Researchers are careful to remind us that growth comes from the struggle to cope with the trauma—not from the event itself.

Trauma is not necessary for growth, and researchers do not suggest that traumatic events themselves or suffering are in any way good. They are observing the positive effects of coping with trauma. It is important to allow people enough time to adapt to the aftermath of the trauma, and in the meantime to avoid trite comments about suffering and growth.

Common misconceptions

Resilience is a trait. People either have it or they don’t.
Resilience is not a trait. Resilience is a capacity that involves behaviors, thoughts, and actions that can be learned by and developed in anyone. Being resilient involves tapping into your resources, such as personal strengths and the support of family and friends.


Healthy families don’t have problems.

All families have problems.
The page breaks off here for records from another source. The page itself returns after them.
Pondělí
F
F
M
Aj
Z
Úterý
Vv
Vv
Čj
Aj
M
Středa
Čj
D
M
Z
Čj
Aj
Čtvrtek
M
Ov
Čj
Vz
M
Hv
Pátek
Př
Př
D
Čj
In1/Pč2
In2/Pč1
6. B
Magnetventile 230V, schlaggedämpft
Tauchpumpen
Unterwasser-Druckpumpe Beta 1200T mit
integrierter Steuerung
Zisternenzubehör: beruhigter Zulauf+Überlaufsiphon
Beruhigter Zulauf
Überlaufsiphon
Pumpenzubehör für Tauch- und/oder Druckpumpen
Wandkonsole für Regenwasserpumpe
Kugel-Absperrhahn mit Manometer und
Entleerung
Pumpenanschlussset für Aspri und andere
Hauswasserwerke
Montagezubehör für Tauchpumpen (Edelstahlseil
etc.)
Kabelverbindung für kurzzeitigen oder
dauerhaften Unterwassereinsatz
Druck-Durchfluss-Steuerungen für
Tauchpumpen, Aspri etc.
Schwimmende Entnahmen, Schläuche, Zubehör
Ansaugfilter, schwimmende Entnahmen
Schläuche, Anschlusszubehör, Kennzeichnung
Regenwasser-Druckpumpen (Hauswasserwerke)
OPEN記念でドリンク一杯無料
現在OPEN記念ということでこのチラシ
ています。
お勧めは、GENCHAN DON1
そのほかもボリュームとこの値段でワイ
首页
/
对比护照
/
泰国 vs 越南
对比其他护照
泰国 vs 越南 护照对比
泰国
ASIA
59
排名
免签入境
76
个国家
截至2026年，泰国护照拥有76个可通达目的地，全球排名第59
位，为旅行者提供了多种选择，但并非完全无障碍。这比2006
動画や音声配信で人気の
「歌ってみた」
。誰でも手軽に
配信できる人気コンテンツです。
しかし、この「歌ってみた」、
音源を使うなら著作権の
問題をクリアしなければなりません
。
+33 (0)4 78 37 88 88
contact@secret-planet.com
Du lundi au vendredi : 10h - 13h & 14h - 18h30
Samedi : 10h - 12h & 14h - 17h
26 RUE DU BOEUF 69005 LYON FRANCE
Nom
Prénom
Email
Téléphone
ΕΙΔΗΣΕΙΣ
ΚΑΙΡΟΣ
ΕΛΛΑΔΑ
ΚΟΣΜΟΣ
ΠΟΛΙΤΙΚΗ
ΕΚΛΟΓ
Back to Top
Healthy, resilient families have coping and problem-solving skills.


Resilient people are independent, tough, and self-reliant; they don’t need much from other people.

“Rugged individualism” is a stereotype in American culture, and a myth. Resilient people are resourceful, and friends and family are among their most important resources. Resilient people have strong social networks, close connections to family and friends, are able to self-disclose about their troubles to people close to them, and ask for help when they need it.


Resilient people are immune to stress and negative emotions.

Resilient people experience just as much stress and negative emotion as anyone else, with just as much intensity. However, they also experience positive emotions like gratitude, joy, kindness, love, and contentment. And they are able to find meaning and purpose for their lives, even in the face of loss and trauma.


Adversity makes people stronger.

People do experience positive changes in their lives after struggling with a crisis or trauma, a process called posttraumatic growth. But it’s not the adversity or suffering that makes people stronger. It is the process of struggling, learning, and persevering. It is the ability to maintain positive emotions as well as negative ones. In fact, positive emotions make us stronger and more resilient in the face of adversity. Positive emotions motivate us to explore the environment, learn new things, and ultimately build new resources that help us to overcome life’s difficulties. In the process of resilience, people experience not only their own capabilities, but also the support of families, friends, neighbors, and faith communities. People also gain confidence about overcoming future difficulties.